**PASSAGE**
━━━━━━━━━━━━━━━━━━━━
Alex
Alex

Reputation: 5276

Google Cloud Tasks 'Create Task' request is throwing ServiceUnavailable: 503

I'm converting my Tasks from AppEngine TaskQueues to Google Cloud Tasks.

The one having problems is an hourly cron job that checks a S3 Bucket for new files. The cron job launches a new task per file found. Those tasks then download their respective files and launch a new task per record in their file.

It it during this fan-out that some of the calls to create_task() seem to fail with ServiceUnavailable: 503 (https://googleapis.dev/python/cloudtasks/latest/gapic/v2/api.html#google.cloud.tasks_v2.CloudTasksClient.create_task)

Heres one

Traceback (most recent call last):
  ...
  File "/base/data/home/apps/s~my_project/dev.XXXXXXXXXXXXXXXXXXX/src/utils/gc_tasks.py", line 72, in _gc_create_task
    _ = _tasks_client.create_task(parent=_queue_path(DEFAULT_QUEUE), task=task)
  File "/base/data/home/apps/s~my_project/dev.XXXXXXXXXXXXXXXXXXX/lib/google/cloud/tasks_v2/gapic/cloud_tasks_client.py", line 1512, in create_task
    request, retry=retry, timeout=timeout, metadata=metadata
  File "/base/data/home/apps/s~my_project/dev.XXXXXXXXXXXXXXXXXXX/lib/google/api_core/gapic_v1/method.py", line 143, in __call__
    return wrapped_func(*args, **kwargs)
  File "/base/data/home/apps/s~my_project/dev.XXXXXXXXXXXXXXXXXXX/lib/google/api_core/retry.py", line 273, in retry_wrapped_func
    on_error=on_error,
  File "/base/data/home/apps/s~my_project/dev.XXXXXXXXXXXXXXXXXXX/lib/google/api_core/retry.py", line 182, in retry_target
    return target()
  File "/base/data/home/apps/s~my_project/dev.XXXXXXXXXXXXXXXXXXX/lib/google/api_core/timeout.py", line 214, in func_with_timeout
    return func(*args, **kwargs)
  File "/base/data/home/apps/s~my_project/dev.XXXXXXXXXXXXXXXXXXX/lib/google/api_core/grpc_helpers.py", line 59, in error_remapped_callable
    six.raise_from(exceptions.from_grpc_error(exc), exc)
  File "/base/alloc/tmpfs/dynamic_runtimes/python27g/ebb3af67a06047b6/python27/python27_lib/versions/third_party/six-1.12.0/six/__init__.py", line 737, in raise_from
    raise value
ServiceUnavailable: 503 {
    "created":"@1583436423.131570193",
    "description":"Delayed close due to in-progress write",
    "file":"third_party/apphosting/python/grpcio/v1_0_0/src/core/ext/transport/chttp2/transport/chttp2_transport.c",
    "file_line":412,
    "grpc_status":14,
    "referenced_errors":[{
        "created":"@1583436423.131561040",
        "description":"OS Error",
        "errno":32,
        "file":"third_party/apphosting/python/grpcio/v1_0_0/src/core/lib/iomgr/tcp_posix.c",
        "file_line":393,
        "os_error":"Broken pipe",
        "syscall":"sendmsg"}
    ]}

Here's another

Traceback (most recent call last):
  ...
━━━━━━━━━━━━━━━━━━━━
**SUPPLIED MATERIAL**
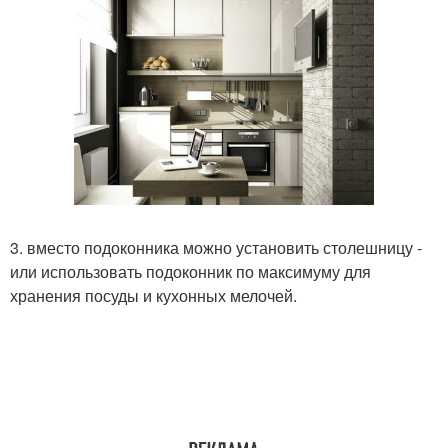
3. вместо подоконника можно установить столешницу -
или использовать подоконник по максимуму для
хранения посуды и кухонных мелочей.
━━━━━━━━━━━━━━━━━━━━
**TASK DETAILS**
From the Cloud Tasks post, extract everything from "The one having" down to "in their file.", copying it word for word.

**SOLUTION TO THIS EXERCISE**
The one having problems is an hourly cron job that checks a S3 Bucket for new files. The cron job launches a new task per file found. Those tasks then download their respective files and launch a new task per record in their file.